▸ TASKS AND EXERCISES
A – In the passage on Indonesia's nuclear program, retype everything from "INUKI with its" down to "the power generated.".
B – Extend the passage on Indonesia's thorium reactor plans, picking up right after its final sentence.

▸ READING PASSAGE
'''

Indonesia currently only operates three research reactors: a 100kW reactor in Yogyakarta, a 250kW reactor in Bandung and a 30MW reactor in Serpong, in Banten. A previous proposal to build larger-scale plants on Central Java’s Muria peninsula and in Bangka-Belitung met with resistance from local residents who feared leaks on the scale of the Fukushima disaster in equally earthquake-prone Japan.

It is not clear where this announcement leaves the Indonesia Thorium Consortium – comprising state-owned companies – PT Industry Nuklir Indonesia (INUKI), the state-owned nuclear fuel processing company; PT PLN, a state-owned power generation company; and PT Pertamina, the state oil and gas company – which signed a memorandum of understanding MOU with US company Martingale Inc on 27 October to develop thorium molten salt reactors (MSRs). According to ThorCon’s statement, Indonesia planned to commission its first such reactor in 2021.

INUKI with its licence to import nuclear fuel was to provide the thorium and uranium as required. Pertamina was to provide its expertise in moving large scale power projects from cradle to maturity and help navigate the governmental bureaucracy. PLN was to provide its expertise regarding siting the plant and connecting with the grid and had agreed to buy the power generated.

'''

[Items from a dataset]

'''

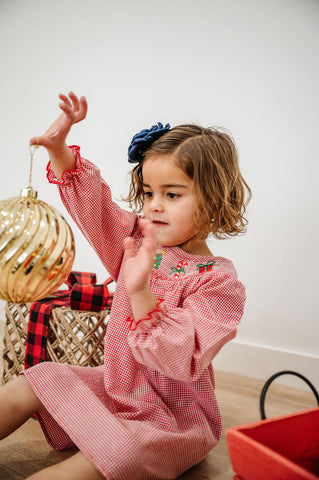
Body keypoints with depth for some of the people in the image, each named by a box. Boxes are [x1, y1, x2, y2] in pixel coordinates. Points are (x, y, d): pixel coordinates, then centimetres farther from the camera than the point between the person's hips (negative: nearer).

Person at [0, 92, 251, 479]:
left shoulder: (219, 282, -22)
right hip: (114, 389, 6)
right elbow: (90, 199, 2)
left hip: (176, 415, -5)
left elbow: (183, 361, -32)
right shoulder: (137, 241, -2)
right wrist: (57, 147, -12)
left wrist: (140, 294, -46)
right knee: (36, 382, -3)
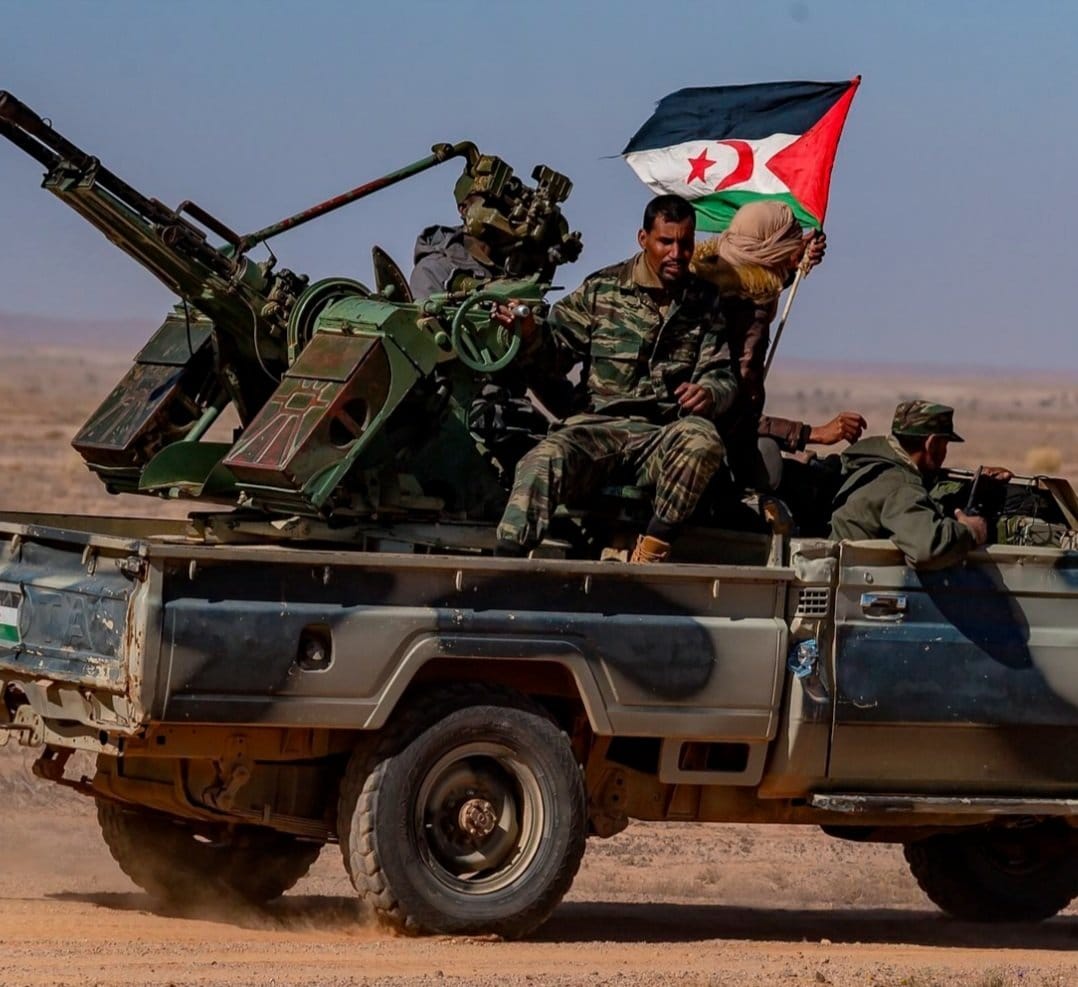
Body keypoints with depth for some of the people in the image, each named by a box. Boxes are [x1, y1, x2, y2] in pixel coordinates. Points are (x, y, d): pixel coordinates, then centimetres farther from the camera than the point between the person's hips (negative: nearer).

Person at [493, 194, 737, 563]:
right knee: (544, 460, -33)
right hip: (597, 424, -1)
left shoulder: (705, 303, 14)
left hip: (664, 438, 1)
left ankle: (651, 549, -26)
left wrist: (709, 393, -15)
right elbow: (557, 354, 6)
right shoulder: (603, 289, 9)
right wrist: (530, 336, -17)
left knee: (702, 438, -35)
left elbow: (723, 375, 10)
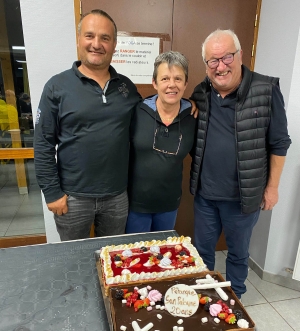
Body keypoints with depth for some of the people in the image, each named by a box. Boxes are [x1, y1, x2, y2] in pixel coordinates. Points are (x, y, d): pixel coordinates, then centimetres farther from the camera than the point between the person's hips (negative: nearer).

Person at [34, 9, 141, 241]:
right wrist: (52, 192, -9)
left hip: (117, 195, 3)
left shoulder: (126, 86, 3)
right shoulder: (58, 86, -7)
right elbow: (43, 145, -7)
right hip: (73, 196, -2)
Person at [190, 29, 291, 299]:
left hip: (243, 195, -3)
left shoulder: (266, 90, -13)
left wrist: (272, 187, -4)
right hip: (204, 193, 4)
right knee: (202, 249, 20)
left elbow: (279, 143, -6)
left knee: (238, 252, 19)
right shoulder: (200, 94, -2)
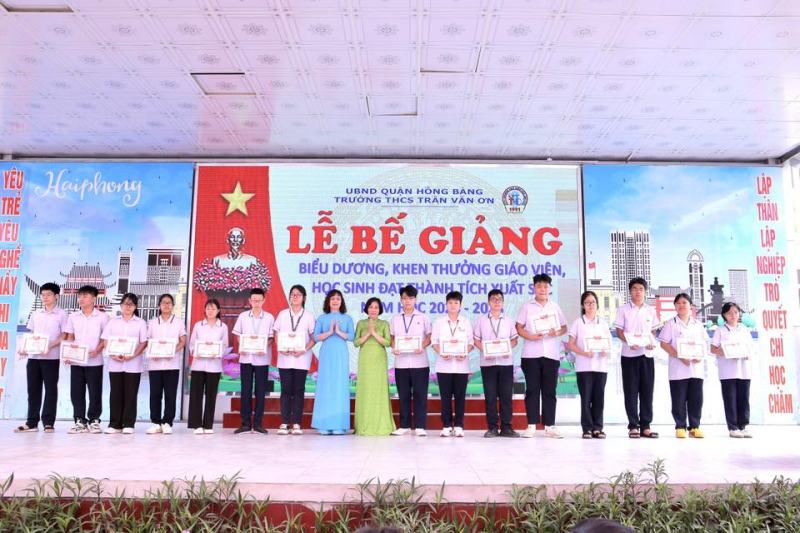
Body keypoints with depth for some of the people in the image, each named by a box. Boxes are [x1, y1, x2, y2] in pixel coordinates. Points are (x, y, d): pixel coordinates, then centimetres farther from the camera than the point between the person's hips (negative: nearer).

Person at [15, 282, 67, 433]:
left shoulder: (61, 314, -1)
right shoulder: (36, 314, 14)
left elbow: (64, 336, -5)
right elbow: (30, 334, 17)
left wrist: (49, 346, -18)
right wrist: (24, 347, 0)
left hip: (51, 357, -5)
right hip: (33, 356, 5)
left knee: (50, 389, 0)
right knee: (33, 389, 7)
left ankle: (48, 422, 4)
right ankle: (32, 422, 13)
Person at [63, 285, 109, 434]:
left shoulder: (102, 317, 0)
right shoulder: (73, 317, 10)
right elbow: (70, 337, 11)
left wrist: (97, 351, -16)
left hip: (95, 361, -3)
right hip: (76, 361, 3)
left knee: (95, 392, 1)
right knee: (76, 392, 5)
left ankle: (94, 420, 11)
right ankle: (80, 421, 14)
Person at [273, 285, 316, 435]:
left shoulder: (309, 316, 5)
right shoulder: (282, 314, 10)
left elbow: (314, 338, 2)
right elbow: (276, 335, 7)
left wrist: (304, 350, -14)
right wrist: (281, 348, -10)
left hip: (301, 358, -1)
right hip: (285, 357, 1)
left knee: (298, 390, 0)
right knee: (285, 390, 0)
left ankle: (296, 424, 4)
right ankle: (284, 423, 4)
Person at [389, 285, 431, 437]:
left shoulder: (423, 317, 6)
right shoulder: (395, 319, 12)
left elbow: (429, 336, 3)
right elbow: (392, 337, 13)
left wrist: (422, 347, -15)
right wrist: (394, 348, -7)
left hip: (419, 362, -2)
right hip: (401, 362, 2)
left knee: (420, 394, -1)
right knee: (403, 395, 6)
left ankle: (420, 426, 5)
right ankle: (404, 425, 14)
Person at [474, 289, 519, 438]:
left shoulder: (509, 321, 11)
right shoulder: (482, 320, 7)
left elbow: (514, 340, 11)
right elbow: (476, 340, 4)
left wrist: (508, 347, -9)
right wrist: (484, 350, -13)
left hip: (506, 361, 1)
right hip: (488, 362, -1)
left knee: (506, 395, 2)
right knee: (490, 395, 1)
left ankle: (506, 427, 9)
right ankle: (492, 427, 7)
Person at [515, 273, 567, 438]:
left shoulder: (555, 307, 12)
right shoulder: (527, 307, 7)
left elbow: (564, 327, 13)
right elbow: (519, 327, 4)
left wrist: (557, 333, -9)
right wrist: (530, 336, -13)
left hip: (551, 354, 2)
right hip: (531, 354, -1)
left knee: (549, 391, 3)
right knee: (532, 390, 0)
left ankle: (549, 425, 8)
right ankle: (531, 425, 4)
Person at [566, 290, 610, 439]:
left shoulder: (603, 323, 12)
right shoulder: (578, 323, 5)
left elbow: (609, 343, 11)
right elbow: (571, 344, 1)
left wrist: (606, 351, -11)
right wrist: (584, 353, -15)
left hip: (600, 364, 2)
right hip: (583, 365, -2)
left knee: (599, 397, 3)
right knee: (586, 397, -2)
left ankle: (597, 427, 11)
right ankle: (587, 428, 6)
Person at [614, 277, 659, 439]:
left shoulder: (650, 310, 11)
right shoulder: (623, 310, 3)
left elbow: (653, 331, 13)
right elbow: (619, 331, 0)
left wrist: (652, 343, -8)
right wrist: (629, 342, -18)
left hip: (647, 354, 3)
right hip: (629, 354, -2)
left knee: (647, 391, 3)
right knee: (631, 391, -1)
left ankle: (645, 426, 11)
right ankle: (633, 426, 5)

'''
'''

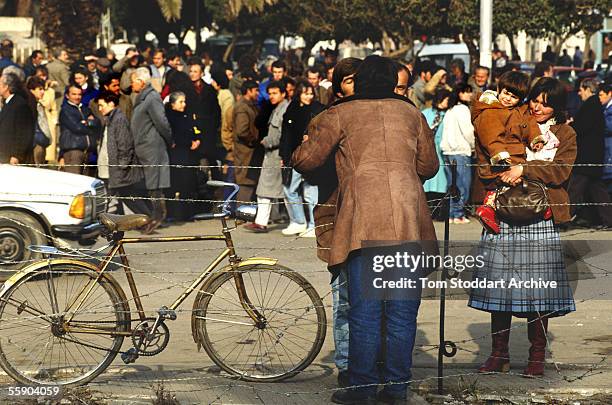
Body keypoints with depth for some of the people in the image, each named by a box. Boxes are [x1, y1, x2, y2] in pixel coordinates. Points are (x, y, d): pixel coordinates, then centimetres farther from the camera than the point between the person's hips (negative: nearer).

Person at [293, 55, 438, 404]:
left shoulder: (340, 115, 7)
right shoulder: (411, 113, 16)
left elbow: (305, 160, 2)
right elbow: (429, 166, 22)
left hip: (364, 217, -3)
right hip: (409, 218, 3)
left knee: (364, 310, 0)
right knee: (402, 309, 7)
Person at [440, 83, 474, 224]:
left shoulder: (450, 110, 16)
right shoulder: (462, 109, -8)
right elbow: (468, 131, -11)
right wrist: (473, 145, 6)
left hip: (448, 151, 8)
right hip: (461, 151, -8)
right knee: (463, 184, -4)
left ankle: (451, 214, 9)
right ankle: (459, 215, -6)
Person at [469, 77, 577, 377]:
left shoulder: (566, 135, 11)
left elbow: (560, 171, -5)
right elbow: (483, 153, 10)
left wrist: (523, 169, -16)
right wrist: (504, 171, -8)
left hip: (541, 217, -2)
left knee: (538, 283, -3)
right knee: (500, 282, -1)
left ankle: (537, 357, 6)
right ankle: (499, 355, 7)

'''
'''

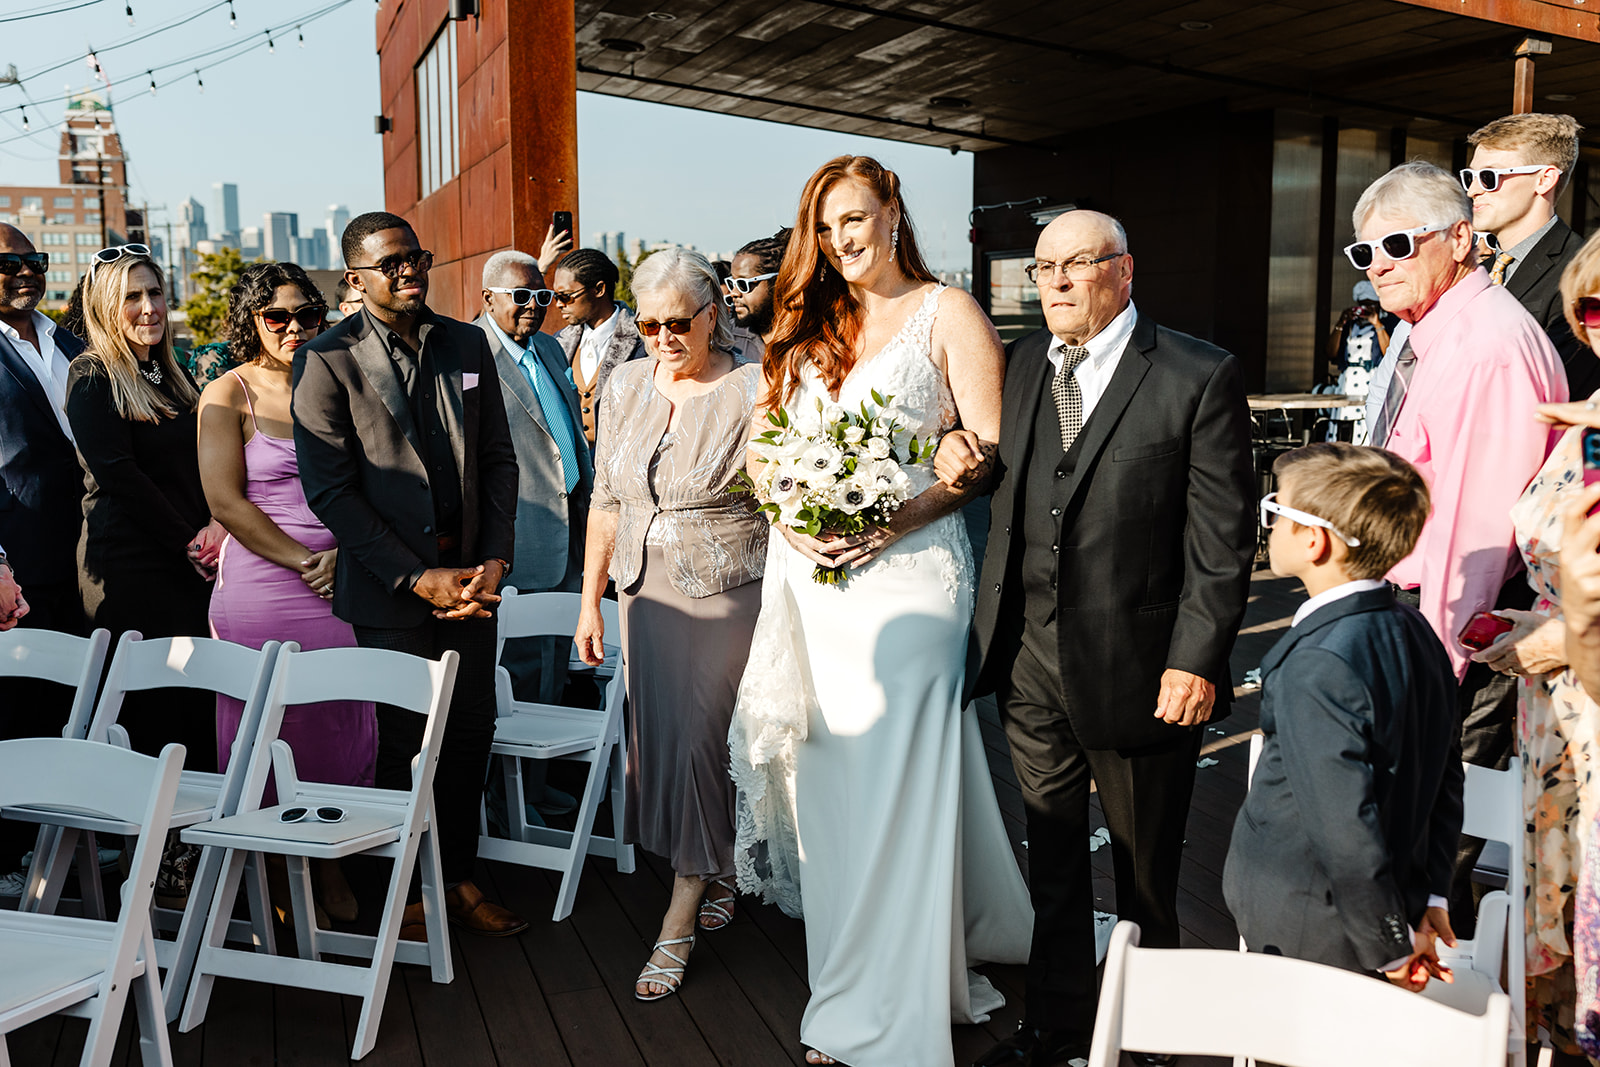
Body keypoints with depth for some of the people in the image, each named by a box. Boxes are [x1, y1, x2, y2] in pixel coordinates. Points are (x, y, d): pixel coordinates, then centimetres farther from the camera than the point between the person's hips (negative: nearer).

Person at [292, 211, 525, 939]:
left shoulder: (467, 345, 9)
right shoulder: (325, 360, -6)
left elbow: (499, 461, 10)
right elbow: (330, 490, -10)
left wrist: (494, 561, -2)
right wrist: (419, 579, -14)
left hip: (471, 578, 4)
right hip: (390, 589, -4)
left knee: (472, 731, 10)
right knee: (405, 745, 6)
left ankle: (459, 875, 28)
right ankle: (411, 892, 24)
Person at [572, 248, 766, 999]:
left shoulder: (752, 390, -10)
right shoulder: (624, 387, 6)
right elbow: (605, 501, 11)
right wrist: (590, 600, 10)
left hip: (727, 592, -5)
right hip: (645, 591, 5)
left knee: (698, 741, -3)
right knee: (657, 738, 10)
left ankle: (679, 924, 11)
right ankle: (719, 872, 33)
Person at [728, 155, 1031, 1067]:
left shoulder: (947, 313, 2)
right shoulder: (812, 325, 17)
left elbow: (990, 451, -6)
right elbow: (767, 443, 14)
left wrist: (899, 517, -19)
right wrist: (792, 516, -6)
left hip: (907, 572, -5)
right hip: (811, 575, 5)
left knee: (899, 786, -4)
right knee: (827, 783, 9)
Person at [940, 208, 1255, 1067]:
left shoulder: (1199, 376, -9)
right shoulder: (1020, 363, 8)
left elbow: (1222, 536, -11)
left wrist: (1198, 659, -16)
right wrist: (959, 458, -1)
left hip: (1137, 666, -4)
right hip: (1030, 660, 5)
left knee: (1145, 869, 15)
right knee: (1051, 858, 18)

'''

▸ ANSWERS FOR THIS EXERCISE
A –
INUKI with its licence to import nuclear fuel was to provide the thorium and uranium as required. Pertamina was to provide its expertise in moving large scale power projects from cradle to maturity and help navigate the governmental bureaucracy. PLN was to provide its expertise regarding siting the plant and connecting with the grid and had agreed to buy the power generated.

B –
Indonesia is the world’s leading producer of tin, and part of the material recovered from tin mining is monazite, which contains thorium. "Indonesia has an abundance of monazite which could last for the next 1000 years, securing Indonesia’s energy supply if the thorium is used as a nuclear fuel." Indonesia’s National Nuclear Energy Agency estimates that Indonesia has 70,000t of uranium reserves and 170,000t of thorium reserves. However, it is not clear whether the reserves are economically recoverable.

Imardjoko said the MSR was chosen because of its passive safety, modularity and cost compared with coal. "The MSR has a simple design, which I think is the simplest design among all the Gen IV reactors. Its fuel is liquid which makes it easy to manufacture and the simplicity of the design makes it very economical to build and to operate – at least on paper the economics could compete with coal." The 1000MW MSR will use sodium beryllium flouride salt dissolving low-enriched uranium and thorium fuel. "We are not planning to just to build one or two reactors. We are aiming for at least a 20% share of the energy mix by 2050, otherwise we are not addressing climate change correctly," Imardjoko said. "We have reviewed all the MSR designs that are currently being developed and we think that the ThorCon design has the right formula to be able to be deploy in the 4-5 year time frame," he added

The choice was a high temperature gas-cooled reactor (HTGR) with a Triso Fuel or a Molten Salt reactor. Imardjoko said the HTGR is a complex design and the Triso fuel was too complex for Indonesian firms to manufacture which means it would have to be imported. However, Russia’s AA Bochvar Research Institute of Inorganic Materials (VNIINM) is currently designing coated particle fuel for a multi-functional 10MW HTGR planned for construction in Indonesia.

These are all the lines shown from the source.